Pero ya que hemos sido invitados al terreno de los argumentos engañosos, conviene repasar algunas de las falacias que el propio Aguiar desliza en sus intervenciones. Primero, la generalización apresurada. Tomar como ejemplos las teocracias, las guerras santas o los discursos fundamentalistas para concluir que la religión como tal es una amenaza para la democracia es ignorar la rica tradición de pensamiento religioso que ha sido aliada —y no enemiga— del pensamiento crítico y la justicia social. Segundo, la falsa oposición. Su planteo sugiere que hay dos caminos: o bien optamos por una laicidad severa que excluya cualquier expresión religiosa del espacio público, o bien abrimos la puerta al dogmatismo clerical. Entre esos extremos hay muchos matices, entre ellos, el de una laicidad madura, que no es expulsiva, sino inclusiva. Tercero, la falsa causa. Vincular de forma directa y necesaria la secularización con la democracia plena omite contraejemplos significativos: países profundamente religiosos y, a la vez, profundamente democráticos. El problema no es la religión, sino el uso excluyente o violento que se haga de cualquier creencia, incluso del laicismo cuando se vuelve dogma. Y cuarto, un desliz ad hominem. Aguiar deja entrever que quienes defienden la presencia de la religión en el ámbito público lo hacen desde una nostalgia infantil, o desde un romanticismo residual. ¿No será, en cambio, que muchos lo hacen desde una convicción ética tan racional como la suya, aunque distinta?

La laicidad, entendida en su mejor versión, no es la neutralización del espacio público, sino su pluralización. No consiste en expulsar los símbolos religiosos, sino en garantizar que ninguno se imponga sobre otro. En ese sentido, un crucifijo en el pecho de una maestra o una kipá en la cabeza de un médico no constituyen una amenaza democrática, sino un recordatorio de que el Estado no nos uniformiza, sino que nos contiene en nuestra diversidad. La democracia no florece sobre el cemento frío de la sospecha, sino en el humus cálido de la hospitalidad. Eso implica escuchar con atención, disentir con rigor y argumentar sin prejuicios. Yo seguiré creyendo que las sotanas, los credos y las convicciones religiosas tienen tanto derecho como cualquier otra voz a decir su palabra en lo público, siempre que no pretendan ser la única. Y seguiré pensando que demonizar la fe ajena no nos vuelve más lúcidos, sino más pobres.

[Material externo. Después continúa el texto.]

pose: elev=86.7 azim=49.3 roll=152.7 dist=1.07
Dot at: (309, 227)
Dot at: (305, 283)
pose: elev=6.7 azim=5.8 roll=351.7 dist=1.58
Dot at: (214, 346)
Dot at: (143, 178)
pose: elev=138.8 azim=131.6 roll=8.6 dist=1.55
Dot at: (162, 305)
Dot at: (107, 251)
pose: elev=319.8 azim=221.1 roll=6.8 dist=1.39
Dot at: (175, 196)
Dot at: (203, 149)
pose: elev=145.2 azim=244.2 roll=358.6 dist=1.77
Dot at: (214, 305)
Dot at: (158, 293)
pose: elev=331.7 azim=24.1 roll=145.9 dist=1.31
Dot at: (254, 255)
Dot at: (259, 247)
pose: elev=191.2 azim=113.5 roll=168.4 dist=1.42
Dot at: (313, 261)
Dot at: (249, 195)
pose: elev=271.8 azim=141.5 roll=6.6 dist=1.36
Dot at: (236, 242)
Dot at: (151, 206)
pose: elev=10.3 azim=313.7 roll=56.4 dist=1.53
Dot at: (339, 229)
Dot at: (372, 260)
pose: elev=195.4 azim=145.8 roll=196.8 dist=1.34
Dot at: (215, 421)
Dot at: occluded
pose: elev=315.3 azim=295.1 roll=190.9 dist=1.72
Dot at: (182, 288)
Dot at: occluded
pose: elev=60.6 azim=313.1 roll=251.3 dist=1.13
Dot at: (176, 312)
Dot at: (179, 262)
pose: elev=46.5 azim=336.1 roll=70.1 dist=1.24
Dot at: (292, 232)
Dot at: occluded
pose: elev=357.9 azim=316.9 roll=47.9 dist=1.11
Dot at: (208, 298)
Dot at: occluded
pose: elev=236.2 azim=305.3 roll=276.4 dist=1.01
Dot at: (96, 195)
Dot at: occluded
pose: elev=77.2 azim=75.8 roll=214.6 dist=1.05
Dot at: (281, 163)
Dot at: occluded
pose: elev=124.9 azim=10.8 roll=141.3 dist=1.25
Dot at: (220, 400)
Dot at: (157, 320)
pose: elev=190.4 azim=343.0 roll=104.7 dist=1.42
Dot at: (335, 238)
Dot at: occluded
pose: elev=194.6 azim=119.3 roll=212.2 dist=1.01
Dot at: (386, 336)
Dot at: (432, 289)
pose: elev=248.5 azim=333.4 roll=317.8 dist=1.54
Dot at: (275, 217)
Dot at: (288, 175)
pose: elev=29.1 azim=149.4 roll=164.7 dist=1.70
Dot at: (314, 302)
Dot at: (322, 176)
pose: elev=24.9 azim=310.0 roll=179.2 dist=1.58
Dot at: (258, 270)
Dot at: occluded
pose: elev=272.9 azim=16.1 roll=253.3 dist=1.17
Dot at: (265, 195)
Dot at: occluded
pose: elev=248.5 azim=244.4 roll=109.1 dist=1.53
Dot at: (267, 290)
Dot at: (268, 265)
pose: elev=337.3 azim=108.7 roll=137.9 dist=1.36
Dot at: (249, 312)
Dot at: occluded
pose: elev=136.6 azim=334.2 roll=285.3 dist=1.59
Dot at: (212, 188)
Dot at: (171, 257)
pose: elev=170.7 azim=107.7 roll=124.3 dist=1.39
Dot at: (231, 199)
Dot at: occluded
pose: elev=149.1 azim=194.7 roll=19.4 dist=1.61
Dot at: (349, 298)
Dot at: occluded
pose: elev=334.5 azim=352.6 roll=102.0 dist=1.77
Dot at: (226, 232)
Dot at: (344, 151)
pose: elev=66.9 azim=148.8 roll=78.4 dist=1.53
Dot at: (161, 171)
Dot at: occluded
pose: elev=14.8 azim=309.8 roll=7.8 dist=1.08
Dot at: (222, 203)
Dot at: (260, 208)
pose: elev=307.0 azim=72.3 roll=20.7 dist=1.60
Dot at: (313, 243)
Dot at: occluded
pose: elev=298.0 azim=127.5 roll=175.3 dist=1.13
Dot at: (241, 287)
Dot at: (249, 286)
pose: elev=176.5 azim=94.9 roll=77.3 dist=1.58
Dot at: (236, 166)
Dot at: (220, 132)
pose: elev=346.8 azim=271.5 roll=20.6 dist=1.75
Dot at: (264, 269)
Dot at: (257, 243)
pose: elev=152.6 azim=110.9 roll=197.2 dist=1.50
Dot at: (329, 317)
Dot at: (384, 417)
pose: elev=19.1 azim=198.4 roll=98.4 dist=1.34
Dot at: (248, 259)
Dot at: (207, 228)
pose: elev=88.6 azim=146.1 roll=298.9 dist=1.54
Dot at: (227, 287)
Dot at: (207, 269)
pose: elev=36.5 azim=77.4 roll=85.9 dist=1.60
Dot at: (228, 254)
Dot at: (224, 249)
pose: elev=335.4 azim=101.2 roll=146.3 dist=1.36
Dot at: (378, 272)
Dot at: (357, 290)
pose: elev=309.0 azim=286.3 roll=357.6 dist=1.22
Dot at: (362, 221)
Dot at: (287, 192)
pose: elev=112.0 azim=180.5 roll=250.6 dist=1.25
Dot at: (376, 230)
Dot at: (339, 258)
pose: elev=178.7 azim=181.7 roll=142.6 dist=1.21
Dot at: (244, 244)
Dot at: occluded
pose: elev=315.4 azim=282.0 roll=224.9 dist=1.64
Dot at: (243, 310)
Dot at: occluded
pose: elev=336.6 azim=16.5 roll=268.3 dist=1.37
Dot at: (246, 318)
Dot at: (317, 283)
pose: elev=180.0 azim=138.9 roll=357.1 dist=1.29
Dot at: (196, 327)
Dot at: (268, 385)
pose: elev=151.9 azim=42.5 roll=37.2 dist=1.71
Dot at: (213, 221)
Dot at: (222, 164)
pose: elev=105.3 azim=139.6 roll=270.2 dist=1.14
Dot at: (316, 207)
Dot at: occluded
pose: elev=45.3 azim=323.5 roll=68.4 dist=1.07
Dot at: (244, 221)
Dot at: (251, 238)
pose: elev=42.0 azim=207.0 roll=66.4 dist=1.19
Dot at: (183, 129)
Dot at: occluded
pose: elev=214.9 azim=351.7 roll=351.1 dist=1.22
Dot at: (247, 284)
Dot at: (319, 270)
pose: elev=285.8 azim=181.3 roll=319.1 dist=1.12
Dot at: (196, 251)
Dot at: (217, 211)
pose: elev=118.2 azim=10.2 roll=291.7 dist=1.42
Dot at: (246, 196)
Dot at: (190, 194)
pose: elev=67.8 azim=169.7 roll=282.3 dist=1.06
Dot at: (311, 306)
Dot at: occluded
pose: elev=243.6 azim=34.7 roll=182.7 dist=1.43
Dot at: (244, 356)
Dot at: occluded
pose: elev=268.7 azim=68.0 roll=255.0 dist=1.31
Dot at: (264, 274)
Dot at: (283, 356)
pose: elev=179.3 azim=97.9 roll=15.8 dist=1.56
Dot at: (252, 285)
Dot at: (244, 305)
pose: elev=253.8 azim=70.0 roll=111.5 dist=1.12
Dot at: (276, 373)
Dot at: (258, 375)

En definitiva, no se trata de vencer con astucia ni de reducir al otro a una caricatura fácil de desmontar, sino de abrir el pensamiento al disenso fértil que nos obliga a afinar nuestras razones.  La oposición de juicios es el mejor medio para descubrir la verdad. Esa es la tarea del ejercicio filosófico auténtico: no clausurar la discusión con etiquetas, sino arriesgarse a pensar con otros, incluso —y sobre todo— cuando disentimos. Porque si algo debiera unirnos en tiempos crispados, es precisamente el compromiso con esa búsqueda honesta, donde la verdad no es patrimonio de uno, sino conquista compartida. No he construido un hombre de paja. He respondido a un argumento. Y si el debate filosófico sirve para algo, es para recordarnos que pensar distinto no es atacar, y que interpretar no es falsificar, sino arriesgarse al ejercicio más noble que tiene la razón: el diálogo.